Transport, hypermobilité, tourisme

L’explosion de la mobilité des personnes et des biens – l’hypermobilité – est au cœur de l’immense mouvement de globalisation insoutenable. Comment interrompre la fuite en avant de l’accélération ?

Budget 2018-2020 : 50 000 €

Les transports représentent environ un tiers des émissions de gaz à effet de serre au niveau mondial. Si les pauvres continuent de très peu se déplacer, dans les pays de l’OCDE, le secteur des transports représente souvent le premier secteur d’émission, les voitures individuelles contribuant à elles seules aux deux tiers des émissions liées au transport. L’enrichissement va de pair avec l’adoption des modes de vie des pays industrialisés et on assiste dans les pays émergents à une croissance exponentielle des transports.

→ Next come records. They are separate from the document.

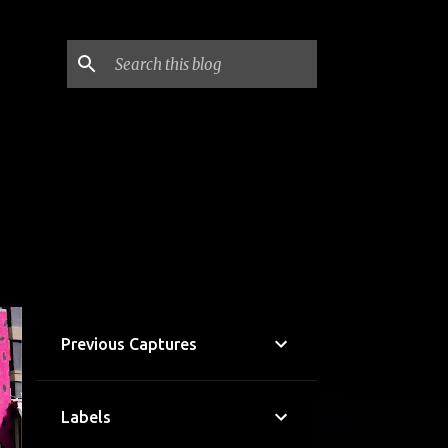
Previous Captures
Labels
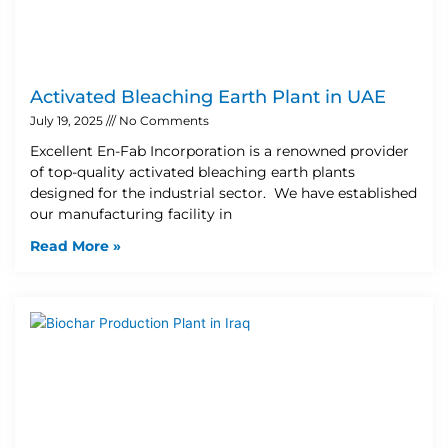
Activated Bleaching Earth Plant in UAE
July 19, 2025
No Comments
Excellent En-Fab Incorporation is a renowned provider
of top-quality activated bleaching earth plants
designed for the industrial sector. We have established
our manufacturing facility in
Read More »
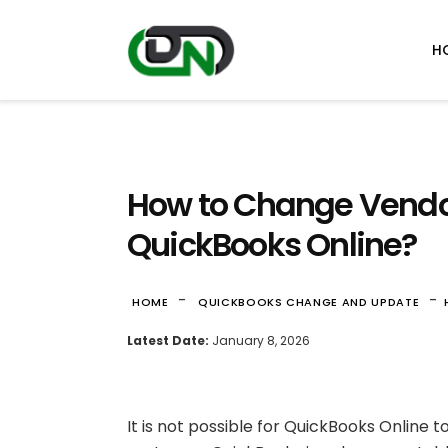
H
How to Change Vendor
QuickBooks Online?
-
-
HOME
QUICKBOOKS CHANGE AND UPDATE
Latest Date:
January 8, 2026
It is not possible for QuickBooks Online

Une transition équitable impliquera aussi un partage de la mobilité. C’est un point aveugle notamment pour les classes aisées qui pratiquent une hypermobilité et qui peinent à résoudre la contradiction entre responsabilité et goût du voyage. Pour les classes laborieuses, contraintes à des déplacements domicile-travail toujours plus importants, c’est un point économiquement crucial. Pour les personnes et les groupes sociaux exclus de l’emploi formel (migrants, sans-abris, victimes de racisme…), l’accès aux transports est un enjeu de droits fondamentaux, car pouvant aboutir, de facto, à leur exclusion des centres urbains et autres espaces d’exercice de la citoyenneté.

La FPH conduit une démarche exploratoire, visant sur la période soutenir les organisations qui s’efforcent de faire remonter le problème de l’hypermobilité dans l’espace publique et soutenir les actions favorables à la mobilité douce et au partage de la mobilité.